In 1989, Dr. Ballard used an ocean-crawling robot to find the Nazi battleship Bismarck in more than 15,000 feet of water off the French coast, providing evidence suggesting that the ship was scuttled rather than sunk by British bombardment.
Experts say the robots likely to appear in the near future will be more highly computerized and may eventually be able to operate indepentently of cables linking them to their mother ship. Such robots, either entirely independent or controlled by sound waves, can escape the havoc that ocean currents wreak on long cables. Cables are also expensive, costing up to $1 million, said Mr. Mullen of Eastport International.
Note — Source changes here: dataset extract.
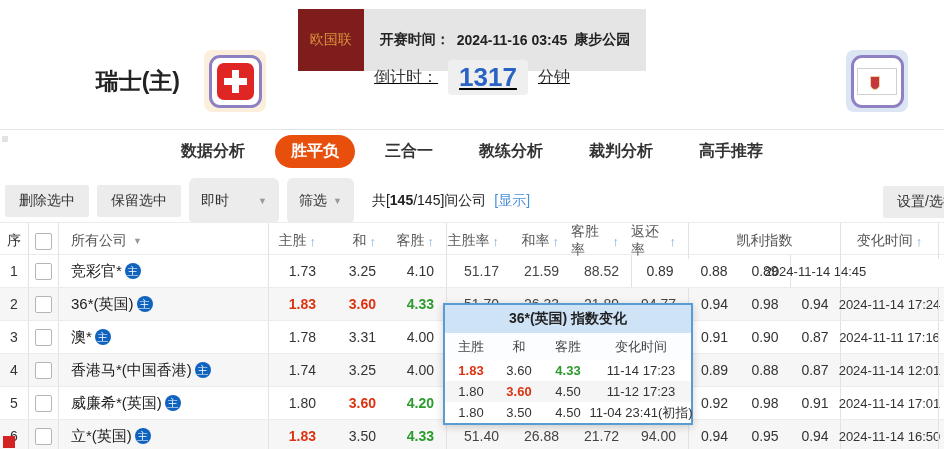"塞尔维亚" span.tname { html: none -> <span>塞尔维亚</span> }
Autonomy also helps a robot in the process that is often the most difficult step of a recovery operation: locating a target on the ocean bottom. "There's going to be an explosion in autonomous vehicles," said Mr. Mullen.
Deam Given, editor and publisher of Subnotes, an industry journal based in San Diego, said the Soviet Union had achieved the world's first autonomous robots, the MT-88 and MT-89. The Soviets are even trying to sell these advanced machines in the West.
"They're controlled acoustically," Mr. Given said. "This is strictly for search and survey. They've used them to survey the two sunken Soviet subs, one in the Atlantic and one near Norway. It's very sophisticated reconnaissance, scooting and searching, using sonar and TV and magnetometers." Magnetometers are devices that detect metallic objects by measuring distortions in the earth's magnetic field.
"This is what they're showing us; who knows what they've got secret," Mr. Given said. He added that the robots were first made public last year, at an asking price of about $5 million.
Mr. Hawkes of Deep Ocean Engineering said his company, like many others in the United States, was focusing on new sensor technologies.
"There's a tremendous amount of interesting material lost on the bottom of the ocean since the beginning of commerce," he said. "Anything that was lost in deep water might as well have been lost on the moon, until the last few years. We see things changing dramatically."